Nov-L: Supremes will interpret Apprendi in guns/drug offenses early 2002 (fwd)

measl at mfn.org measl at mfn.org
Thu Dec 13 11:48:03 PST 2001



---------- Forwarded message ----------
Date: Thu, 13 Dec 2001 10:51:33 -0800
From: Nora Callahan <nora at november.org>
To: november-l at november.org
Subject: Nov-L: Supremes will interpret Apprendi in guns/drug offenses
    early 2002

Supreme Court accepts challenge of federal gun crime 
GINA HOLLAND, Associated Press Writer   
     
(12-10) 11:23 PST WASHINGTON (AP) --  
   
The Supreme Court agreed Monday to consider the fairness of federal
prison terms for inmates given longer sentences for using a firearm in
their crimes.     
                             
The question for justices: whether juries or judges should decide if
someone brandished or discharged a weapon while committing a crime.

In federal courts, juries must decide beyond a reasonable doubt if there
was a crime.

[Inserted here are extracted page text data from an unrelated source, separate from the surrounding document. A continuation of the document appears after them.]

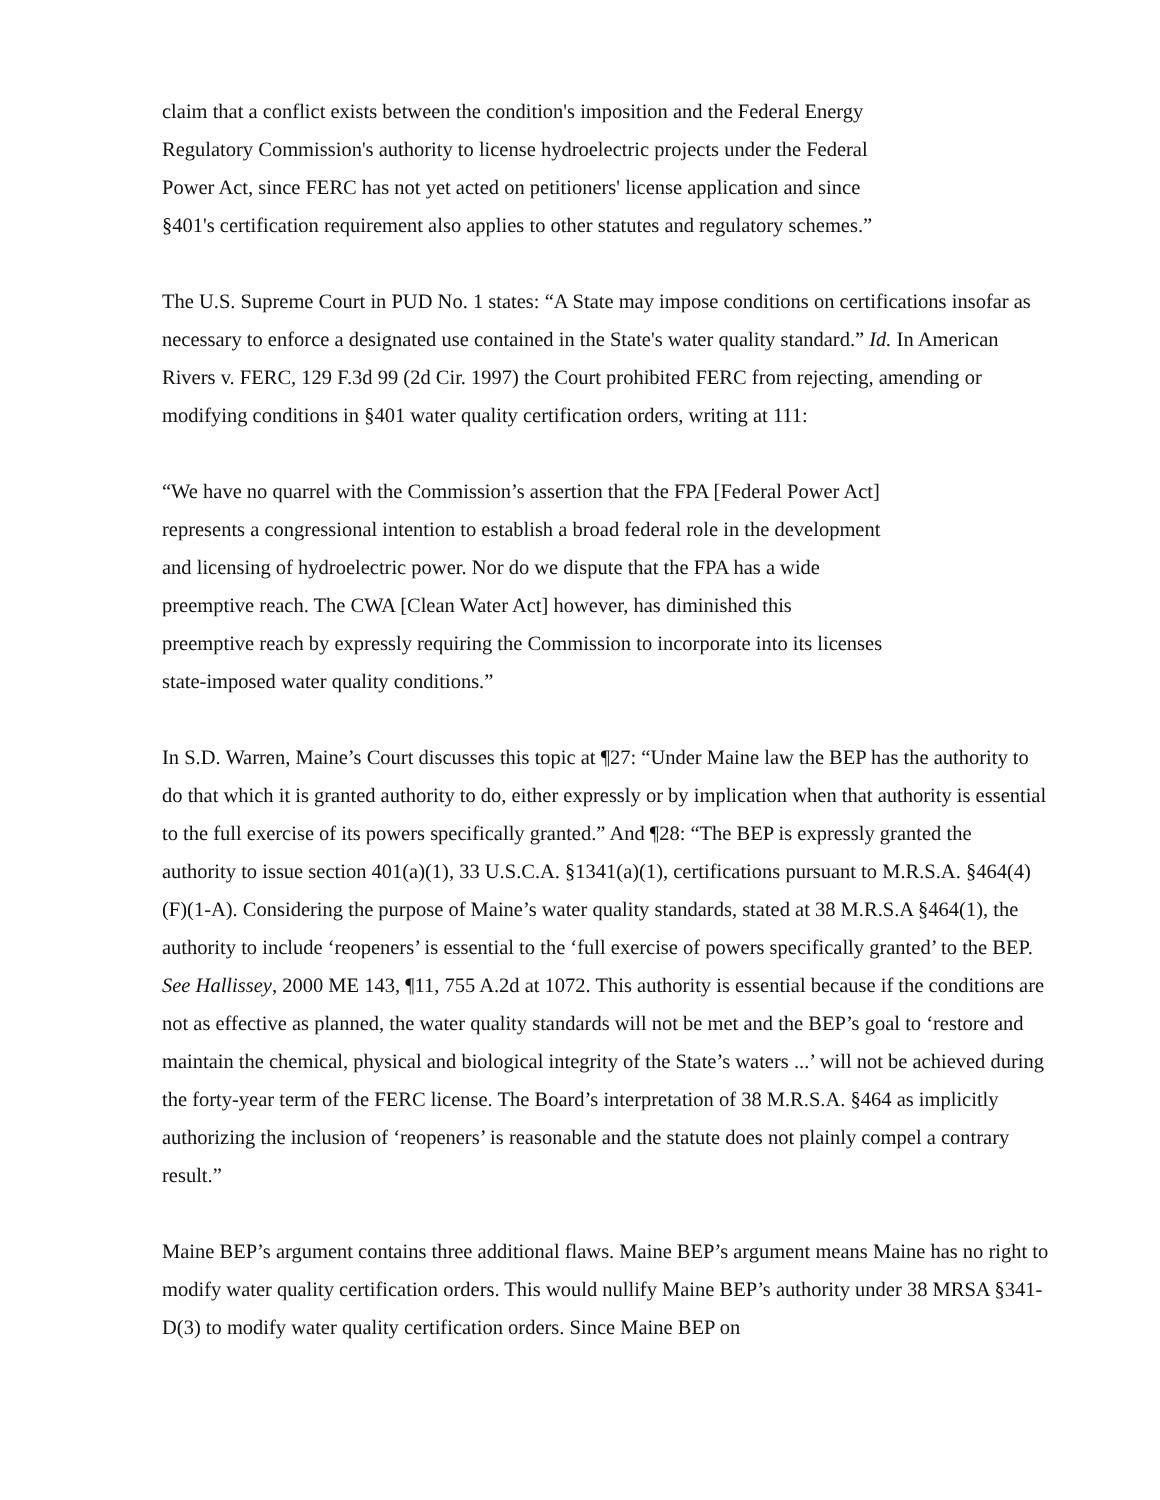claim that a conflict exists between the condition's imposition and the Federal Energy
Regulatory Commission's authority to license hydroelectric projects under the Federal
Power Act, since FERC has not yet acted on petitioners' license application and since
§401's certification requirement also applies to other statutes and regulatory schemes.”
The U.S. Supreme Court in PUD No. 1 states: “A State may impose conditions on certifications insofar as necessary to enforce a designated use contained in the State's water quality standard.” Id. In American Rivers v. FERC, 129 F.3d 99 (2d Cir. 1997) the Court prohibited FERC from rejecting, amending or modifying conditions in §401 water quality certification orders, writing at 111:
“We have no quarrel with the Commission’s assertion that the FPA [Federal Power Act]
represents a congressional intention to establish a broad federal role in the development
and licensing of hydroelectric power. Nor do we dispute that the FPA has a wide
preemptive reach. The CWA [Clean Water Act] however, has diminished this
preemptive reach by expressly requiring the Commission to incorporate into its licenses
state-imposed water quality conditions.”
In S.D. Warren, Maine’s Court discusses this topic at ¶27: “Under Maine law the BEP has the authority to do that which it is granted authority to do, either expressly or by implication when that authority is essential to the full exercise of its powers specifically granted.” And ¶28: “The BEP is expressly granted the authority to issue section 401(a)(1), 33 U.S.C.A. §1341(a)(1), certifications pursuant to M.R.S.A. §464(4)(F)(1-A). Considering the purpose of Maine’s water quality standards, stated at 38 M.R.S.A §464(1), the authority to include ‘reopeners’ is essential to the ‘full exercise of powers specifically granted’ to the BEP. See Hallissey, 2000 ME 143, ¶11, 755 A.2d at 1072. This authority is essential because if the conditions are not as effective as planned, the water quality standards will not be met and the BEP’s goal to ‘restore and maintain the chemical, physical and biological integrity of the State’s waters ...’ will not be achieved during the forty-year term of the FERC license. The Board’s interpretation of 38 M.R.S.A. §464 as implicitly authorizing the inclusion of ‘reopeners’ is reasonable and the statute does not plainly compel a contrary result.”
Maine BEP’s argument contains three additional flaws. Maine BEP’s argument means Maine has no right to modify water quality certification orders. This would nullify Maine BEP’s authority under 38 MRSA §341-D(3) to modify water quality certification orders. Since Maine BEP on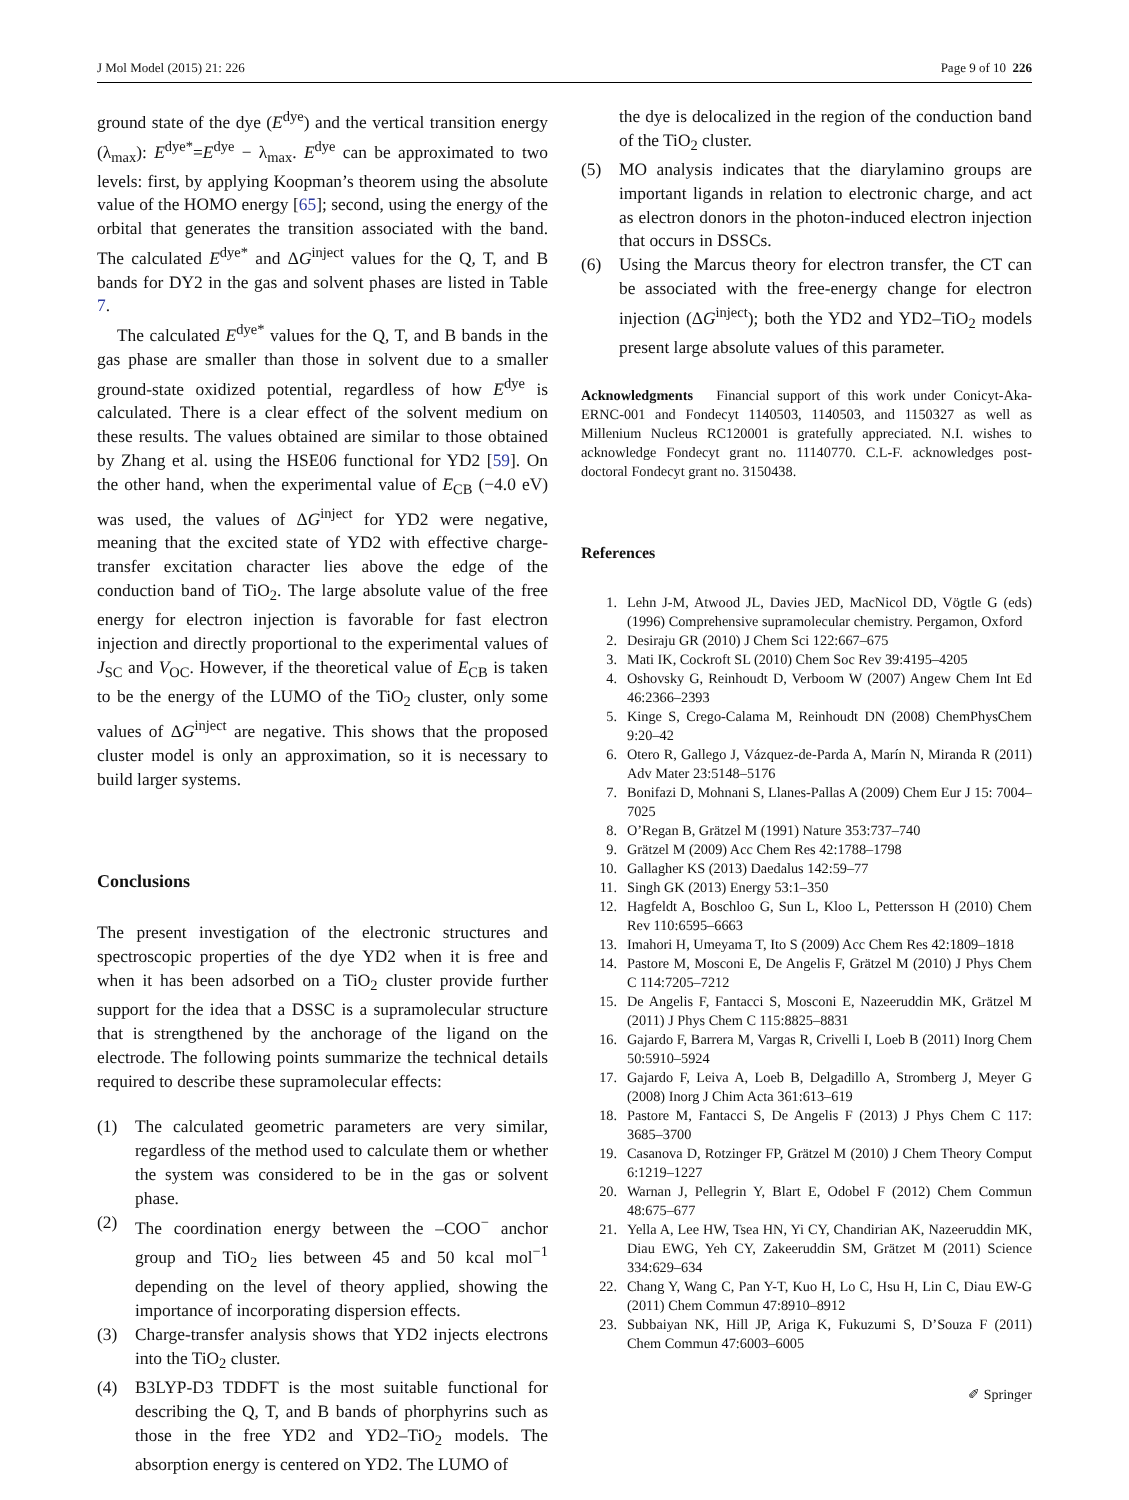J Mol Model (2015) 21: 226 Page 9 of 10 226
ground state of the dye (E<sup>dye</sup>) and the vertical transition energy (λ<sub>max</sub>): E<sup>dye*</sup>=E<sup>dye</sup> − λ<sub>max</sub>. E<sup>dye</sup> can be approximated to two levels: first, by applying Koopman’s theorem using the absolute value of the HOMO energy [65]; second, using the energy of the orbital that generates the transition associated with the band. The calculated E<sup>dye*</sup> and ΔG<sup>inject</sup> values for the Q, T, and B bands for DY2 in the gas and solvent phases are listed in Table 7.
The calculated E<sup>dye*</sup> values for the Q, T, and B bands in the gas phase are smaller than those in solvent due to a smaller ground-state oxidized potential, regardless of how E<sup>dye</sup> is calculated. There is a clear effect of the solvent medium on these results. The values obtained are similar to those obtained by Zhang et al. using the HSE06 functional for YD2 [59]. On the other hand, when the experimental value of E<sub>CB</sub> (−4.0 eV) was used, the values of ΔG<sup>inject</sup> for YD2 were negative, meaning that the excited state of YD2 with effective charge-transfer excitation character lies above the edge of the conduction band of TiO<sub>2</sub>. The large absolute value of the free energy for electron injection is favorable for fast electron injection and directly proportional to the experimental values of J<sub>SC</sub> and V<sub>OC</sub>. However, if the theoretical value of E<sub>CB</sub> is taken to be the energy of the LUMO of the TiO<sub>2</sub> cluster, only some values of ΔG<sup>inject</sup> are negative. This shows that the proposed cluster model is only an approximation, so it is necessary to build larger systems.
Conclusions
The present investigation of the electronic structures and spectroscopic properties of the dye YD2 when it is free and when it has been adsorbed on a TiO<sub>2</sub> cluster provide further support for the idea that a DSSC is a supramolecular structure that is strengthened by the anchorage of the ligand on the electrode. The following points summarize the technical details required to describe these supramolecular effects:
(1) The calculated geometric parameters are very similar, regardless of the method used to calculate them or whether the system was considered to be in the gas or solvent phase.
(2) The coordination energy between the –COO<sup>−</sup> anchor group and TiO<sub>2</sub> lies between 45 and 50 kcal mol<sup>−1</sup> depending on the level of theory applied, showing the importance of incorporating dispersion effects.
(3) Charge-transfer analysis shows that YD2 injects electrons into the TiO<sub>2</sub> cluster.
(4) B3LYP-D3 TDDFT is the most suitable functional for describing the Q, T, and B bands of phorphyrins such as those in the free YD2 and YD2–TiO<sub>2</sub> models. The absorption energy is centered on YD2. The LUMO of
the dye is delocalized in the region of the conduction band of the TiO<sub>2</sub> cluster.
(5) MO analysis indicates that the diarylamino groups are important ligands in relation to electronic charge, and act as electron donors in the photon-induced electron injection that occurs in DSSCs.
(6) Using the Marcus theory for electron transfer, the CT can be associated with the free-energy change for electron injection (ΔG<sup>inject</sup>); both the YD2 and YD2–TiO<sub>2</sub> models present large absolute values of this parameter.
Acknowledgments Financial support of this work under Conicyt-Aka-ERNC-001 and Fondecyt 1140503, 1140503, and 1150327 as well as Millenium Nucleus RC120001 is gratefully appreciated. N.I. wishes to acknowledge Fondecyt grant no. 11140770. C.L-F. acknowledges post-doctoral Fondecyt grant no. 3150438.
References
1. Lehn J-M, Atwood JL, Davies JED, MacNicol DD, Vögtle G (eds)(1996) Comprehensive supramolecular chemistry. Pergamon, Oxford
2. Desiraju GR (2010) J Chem Sci 122:667–675
3. Mati IK, Cockroft SL (2010) Chem Soc Rev 39:4195–4205
4. Oshovsky G, Reinhoudt D, Verboom W (2007) Angew Chem Int Ed 46:2366–2393
5. Kinge S, Crego-Calama M, Reinhoudt DN (2008) ChemPhysChem 9:20–42
6. Otero R, Gallego J, Vázquez-de-Parda A, Marín N, Miranda R (2011) Adv Mater 23:5148–5176
7. Bonifazi D, Mohnani S, Llanes-Pallas A (2009) Chem Eur J 15: 7004–7025
8. O’Regan B, Grätzel M (1991) Nature 353:737–740
9. Grätzel M (2009) Acc Chem Res 42:1788–1798
10. Gallagher KS (2013) Daedalus 142:59–77
11. Singh GK (2013) Energy 53:1–350
12. Hagfeldt A, Boschloo G, Sun L, Kloo L, Pettersson H (2010) Chem Rev 110:6595–6663
13. Imahori H, Umeyama T, Ito S (2009) Acc Chem Res 42:1809–1818
14. Pastore M, Mosconi E, De Angelis F, Grätzel M (2010) J Phys Chem C 114:7205–7212
15. De Angelis F, Fantacci S, Mosconi E, Nazeeruddin MK, Grätzel M (2011) J Phys Chem C 115:8825–8831
16. Gajardo F, Barrera M, Vargas R, Crivelli I, Loeb B (2011) Inorg Chem 50:5910–5924
17. Gajardo F, Leiva A, Loeb B, Delgadillo A, Stromberg J, Meyer G (2008) Inorg J Chim Acta 361:613–619
18. Pastore M, Fantacci S, De Angelis F (2013) J Phys Chem C 117: 3685–3700
19. Casanova D, Rotzinger FP, Grätzel M (2010) J Chem Theory Comput 6:1219–1227
20. Warnan J, Pellegrin Y, Blart E, Odobel F (2012) Chem Commun 48:675–677
21. Yella A, Lee HW, Tsea HN, Yi CY, Chandirian AK, Nazeeruddin MK, Diau EWG, Yeh CY, Zakeeruddin SM, Grätzet M (2011) Science 334:629–634
22. Chang Y, Wang C, Pan Y-T, Kuo H, Lo C, Hsu H, Lin C, Diau EW-G (2011) Chem Commun 47:8910–8912
23. Subbaiyan NK, Hill JP, Ariga K, Fukuzumi S, D’Souza F (2011) Chem Commun 47:6003–6005
✐ Springer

Whether a gun was involved can be settled separately by a
judge, who uses a lesser standard of proof.

The Supreme Court will review the case of William Joseph Harris, whose
attorneys argued that the process violates defendants’ constitutional
rights to due process and a jury trial.  The weapon allegation does not
have to be listed in an indictment.

Congress requires longer prison sentences for people who use guns during
violent crimes or drug dealing.  The penalty for brandishing a weapon is
at least seven years in prison and for discharging a gun is 10 years.

Harris had pleaded guilty in 1999 to selling marijuana out of his pawn
shop in Albemarle, N.C. He wore a pistol in a hip holster while at work
for safety reasons, his lawyer told the court.  Harris bragged during
one sale that his homemade bullets could pierce a police officer’s
armored jacket, according to government records.

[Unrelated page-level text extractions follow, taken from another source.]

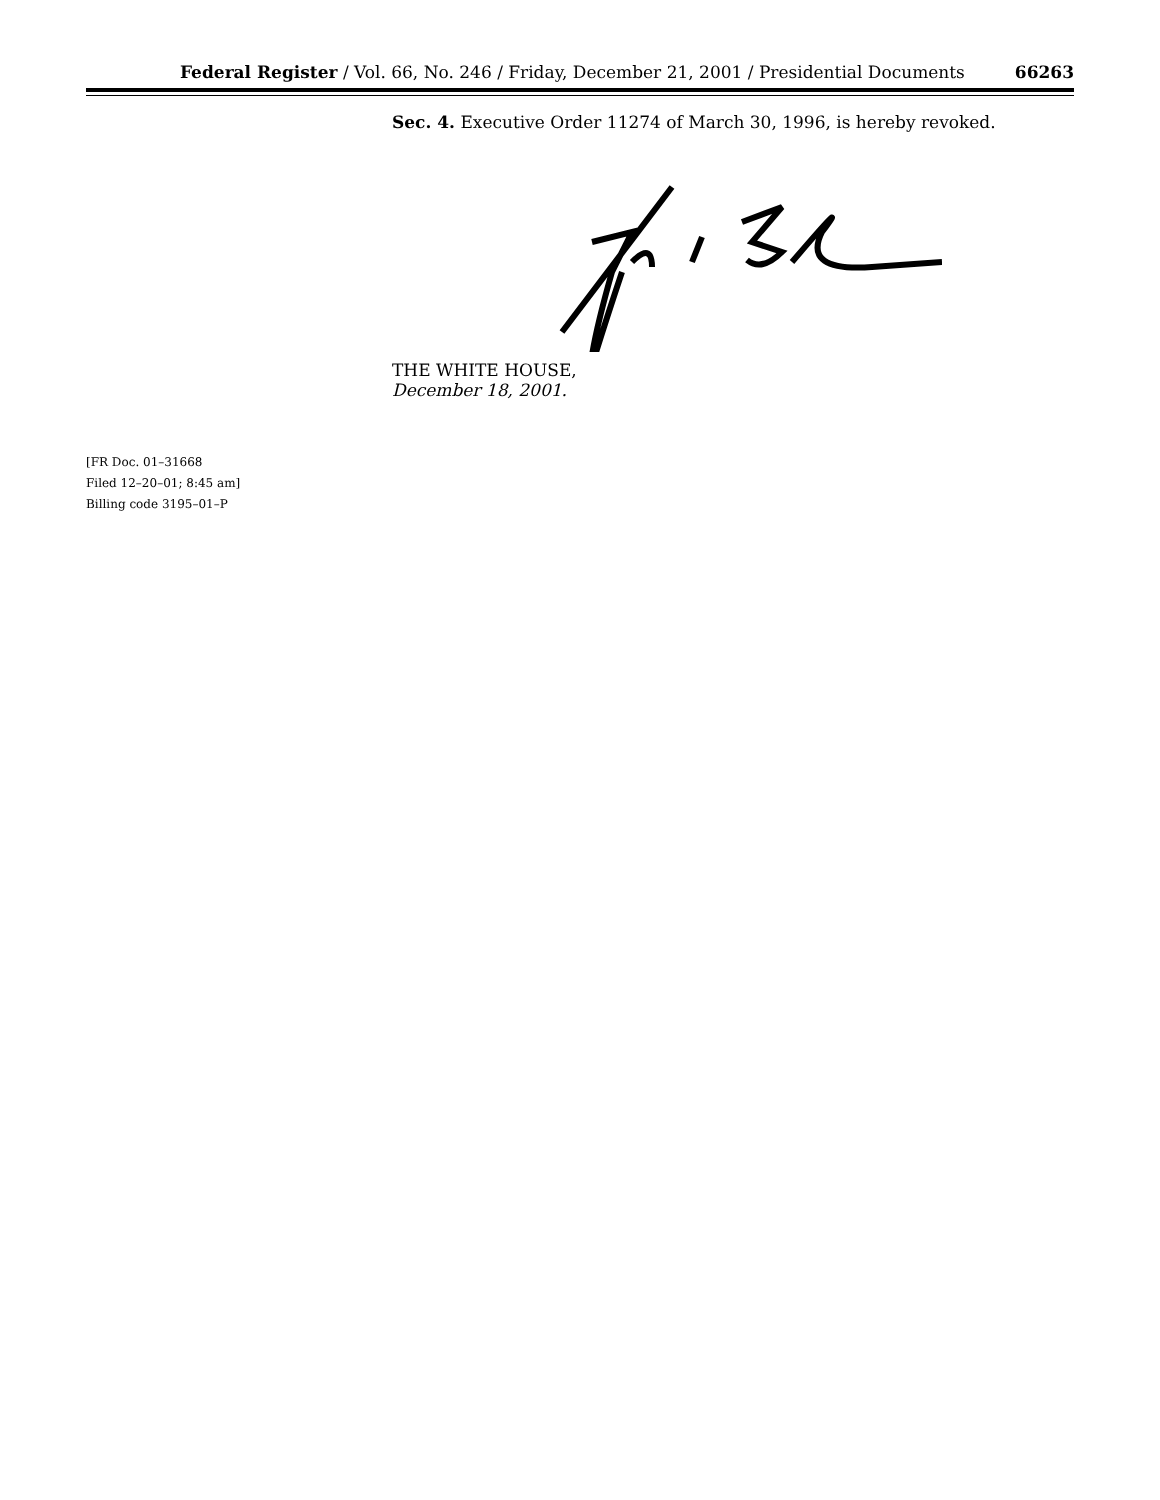Federal Register / Vol. 66, No. 246 / Friday, December 21, 2001 / Presidential Documents 66263
Sec. 4. Executive Order 11274 of March 30, 1996, is hereby revoked.
THE WHITE HOUSE,
December 18, 2001.
[FR Doc. 01–31668
Filed 12–20–01; 8:45 am]
Billing code 3195–01–P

A judge convicted him of brandishing a gun while engaged in drug
trafficking, then sentenced him to the mandatory seven years in prison.

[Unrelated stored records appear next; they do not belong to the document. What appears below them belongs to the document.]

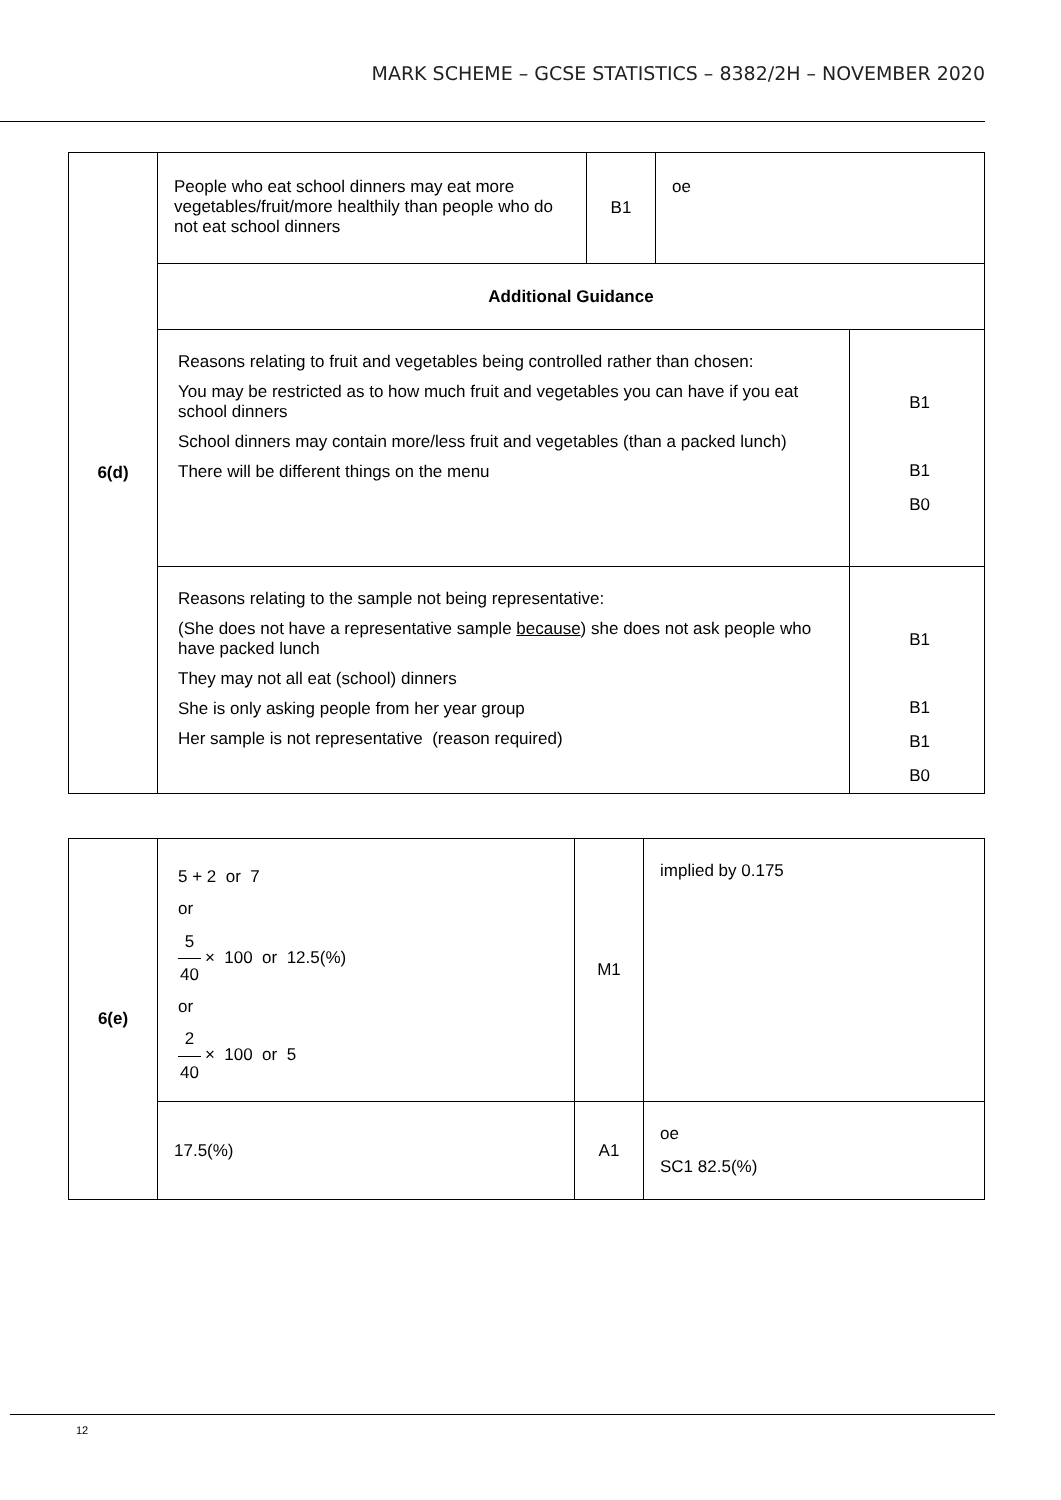MARK SCHEME – GCSE STATISTICS – 8382/2H – NOVEMBER 2020
| 6(d) | People who eat school dinners may eat more vegetables/fruit/more healthily than people who do not eat school dinners | B1 | oe | |
| | Additional Guidance | | | |
| | Reasons relating to fruit and vegetables being controlled rather than chosen: You may be restricted as to how much fruit and vegetables you can have if you eat school dinners School dinners may contain more/less fruit and vegetables (than a packed lunch) There will be different things on the menu | | | B1 B1 B0 |
| | Reasons relating to the sample not being representative: (She does not have a representative sample because ) she does not ask people who have packed lunch They may not all eat (school) dinners She is only asking people from her year group Her sample is not representative (reason required) | | | B1 B1 B1 B0 |
| 6(e) | 5 + 2 or 7 or 5 40 × 100 or 12.5(%) or 2 40 × 100 or 5 | M1 | implied by 0.175 |
| | 17.5(%) | A1 | oe SC1 82.5(%) |
12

"He could have received seven years even without that finding," the 4th
U.S. Circuit Court of Appeals said in rejecting his case.

The Bush administration had urged the Supreme Court to also turn back
Harris’ appeal, arguing that Congress in 1998 properly set penalties for
criminals who use weapons.

Justices decided to hear arguments in the case next year.

Harris’ appeal relies on a 2000 Supreme Court ruling that overturned a
New Jersey man’s sentence for a hate crime.  Justices said a jury—not a
judge— should have decided if Charles Apprendi was motivated by bias
when he fired shots into the home of a black family.  Apprendi, who is
white, had gotten a longer sentence because a judge ruled it was a hate crime.

"Any fact that increases the penalty for a crime beyond the prescribed
statutory maximum must be submitted to a jury, and proved beyond a
reasonable doubt," the court said in the Apprendi case.

Multiple appeals are pending or have come through the Supreme Court with
similar arguments from defendants in drug cases.

The case is Harris v. United States, 00-10666.